*** Block opens ***

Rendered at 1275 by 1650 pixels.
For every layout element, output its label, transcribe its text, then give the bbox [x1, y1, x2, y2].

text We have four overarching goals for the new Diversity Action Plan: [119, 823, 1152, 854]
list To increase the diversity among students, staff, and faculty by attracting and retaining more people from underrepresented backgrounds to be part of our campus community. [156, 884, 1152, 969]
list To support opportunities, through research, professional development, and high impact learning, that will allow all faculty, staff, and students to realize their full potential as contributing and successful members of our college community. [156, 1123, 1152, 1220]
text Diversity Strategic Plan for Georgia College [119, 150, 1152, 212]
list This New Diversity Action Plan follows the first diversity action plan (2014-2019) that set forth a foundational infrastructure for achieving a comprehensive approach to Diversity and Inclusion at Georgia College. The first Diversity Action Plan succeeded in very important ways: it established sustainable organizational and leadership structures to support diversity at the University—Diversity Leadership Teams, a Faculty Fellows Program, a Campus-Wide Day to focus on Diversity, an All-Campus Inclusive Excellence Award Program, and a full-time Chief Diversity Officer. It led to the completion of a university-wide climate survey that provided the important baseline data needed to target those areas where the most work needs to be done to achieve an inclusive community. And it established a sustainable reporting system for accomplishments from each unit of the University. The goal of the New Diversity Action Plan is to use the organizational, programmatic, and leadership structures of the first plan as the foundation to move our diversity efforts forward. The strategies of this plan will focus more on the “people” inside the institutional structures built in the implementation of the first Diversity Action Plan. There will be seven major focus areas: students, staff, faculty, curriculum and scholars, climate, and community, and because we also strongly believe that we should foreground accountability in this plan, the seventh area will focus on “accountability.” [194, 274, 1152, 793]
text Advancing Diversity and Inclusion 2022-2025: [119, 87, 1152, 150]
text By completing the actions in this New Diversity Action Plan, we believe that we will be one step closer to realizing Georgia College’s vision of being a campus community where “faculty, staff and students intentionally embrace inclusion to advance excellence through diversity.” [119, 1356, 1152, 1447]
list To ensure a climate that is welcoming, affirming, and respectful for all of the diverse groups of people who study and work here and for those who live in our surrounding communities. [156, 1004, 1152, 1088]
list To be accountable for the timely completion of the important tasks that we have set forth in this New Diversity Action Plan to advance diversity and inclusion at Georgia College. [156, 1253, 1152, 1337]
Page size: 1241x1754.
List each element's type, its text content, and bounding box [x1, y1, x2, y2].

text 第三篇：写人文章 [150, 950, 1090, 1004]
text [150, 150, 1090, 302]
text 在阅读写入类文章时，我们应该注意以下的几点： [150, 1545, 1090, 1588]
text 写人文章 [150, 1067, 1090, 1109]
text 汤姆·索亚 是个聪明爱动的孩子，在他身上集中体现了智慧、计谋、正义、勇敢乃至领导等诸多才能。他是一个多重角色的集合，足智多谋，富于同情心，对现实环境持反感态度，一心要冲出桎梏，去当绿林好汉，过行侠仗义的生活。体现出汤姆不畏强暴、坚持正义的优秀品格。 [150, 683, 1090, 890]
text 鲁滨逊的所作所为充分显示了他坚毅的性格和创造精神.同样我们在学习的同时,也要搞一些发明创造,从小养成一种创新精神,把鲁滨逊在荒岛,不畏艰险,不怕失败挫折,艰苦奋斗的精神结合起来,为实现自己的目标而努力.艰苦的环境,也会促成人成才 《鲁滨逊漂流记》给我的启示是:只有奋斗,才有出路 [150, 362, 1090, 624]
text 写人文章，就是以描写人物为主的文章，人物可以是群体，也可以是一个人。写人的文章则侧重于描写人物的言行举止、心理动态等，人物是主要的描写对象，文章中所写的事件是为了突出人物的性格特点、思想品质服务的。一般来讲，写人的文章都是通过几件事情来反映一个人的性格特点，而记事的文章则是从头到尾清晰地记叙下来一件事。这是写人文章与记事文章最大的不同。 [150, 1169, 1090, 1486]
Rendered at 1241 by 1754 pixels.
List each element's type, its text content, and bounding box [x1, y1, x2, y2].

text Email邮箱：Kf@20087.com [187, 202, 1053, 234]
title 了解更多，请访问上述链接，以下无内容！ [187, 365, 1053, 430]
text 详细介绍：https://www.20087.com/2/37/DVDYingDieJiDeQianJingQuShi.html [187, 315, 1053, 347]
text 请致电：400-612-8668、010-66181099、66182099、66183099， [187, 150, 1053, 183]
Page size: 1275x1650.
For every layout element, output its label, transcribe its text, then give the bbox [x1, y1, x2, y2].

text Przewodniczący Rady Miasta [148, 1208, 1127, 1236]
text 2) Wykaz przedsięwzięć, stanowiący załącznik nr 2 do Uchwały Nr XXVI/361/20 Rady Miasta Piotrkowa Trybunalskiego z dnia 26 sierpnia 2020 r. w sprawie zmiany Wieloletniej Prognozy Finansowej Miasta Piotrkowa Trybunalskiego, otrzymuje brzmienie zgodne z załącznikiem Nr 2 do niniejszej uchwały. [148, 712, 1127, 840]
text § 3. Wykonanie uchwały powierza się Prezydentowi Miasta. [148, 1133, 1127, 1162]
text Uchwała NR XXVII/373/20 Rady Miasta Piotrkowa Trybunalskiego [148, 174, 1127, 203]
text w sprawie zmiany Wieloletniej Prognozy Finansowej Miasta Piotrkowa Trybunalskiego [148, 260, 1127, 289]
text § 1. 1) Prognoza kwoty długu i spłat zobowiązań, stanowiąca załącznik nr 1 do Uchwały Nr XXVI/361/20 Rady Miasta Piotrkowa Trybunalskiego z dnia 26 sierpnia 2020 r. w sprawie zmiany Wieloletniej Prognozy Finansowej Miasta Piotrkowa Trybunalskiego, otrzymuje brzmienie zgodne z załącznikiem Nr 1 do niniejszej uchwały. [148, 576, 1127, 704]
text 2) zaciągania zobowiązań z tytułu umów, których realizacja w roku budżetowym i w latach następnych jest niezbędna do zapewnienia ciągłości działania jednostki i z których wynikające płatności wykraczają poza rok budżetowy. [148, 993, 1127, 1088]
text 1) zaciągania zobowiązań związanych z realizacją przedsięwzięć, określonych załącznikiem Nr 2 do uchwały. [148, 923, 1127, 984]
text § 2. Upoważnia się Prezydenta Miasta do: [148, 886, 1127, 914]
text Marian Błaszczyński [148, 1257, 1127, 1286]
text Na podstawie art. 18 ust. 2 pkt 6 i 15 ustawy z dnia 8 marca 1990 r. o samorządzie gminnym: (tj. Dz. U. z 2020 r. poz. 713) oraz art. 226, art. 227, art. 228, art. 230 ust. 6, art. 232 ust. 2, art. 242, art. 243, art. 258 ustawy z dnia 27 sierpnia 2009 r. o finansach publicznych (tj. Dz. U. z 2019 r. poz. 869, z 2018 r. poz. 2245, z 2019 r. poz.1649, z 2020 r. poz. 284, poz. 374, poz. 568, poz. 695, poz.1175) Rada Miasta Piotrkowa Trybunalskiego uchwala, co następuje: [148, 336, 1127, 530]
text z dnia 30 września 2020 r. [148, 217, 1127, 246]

*** Block closes ***

(WHAT YOU SHOULD DO)
Among the records above, find the lines that contain "zaciągania" and copy every one.

(EXERCISE SOLUTION)
text 2) zaciągania zobowiązań z tytułu umów, których realizacja w roku budżetowym i w latach następnych jest niezbędna do zapewnienia ciągłości działania jednostki i z których wynikające płatności wykraczają poza rok budżetowy. [148, 993, 1127, 1088]
text 1) zaciągania zobowiązań związanych z realizacją przedsięwzięć, określonych załącznikiem Nr 2 do uchwały. [148, 923, 1127, 984]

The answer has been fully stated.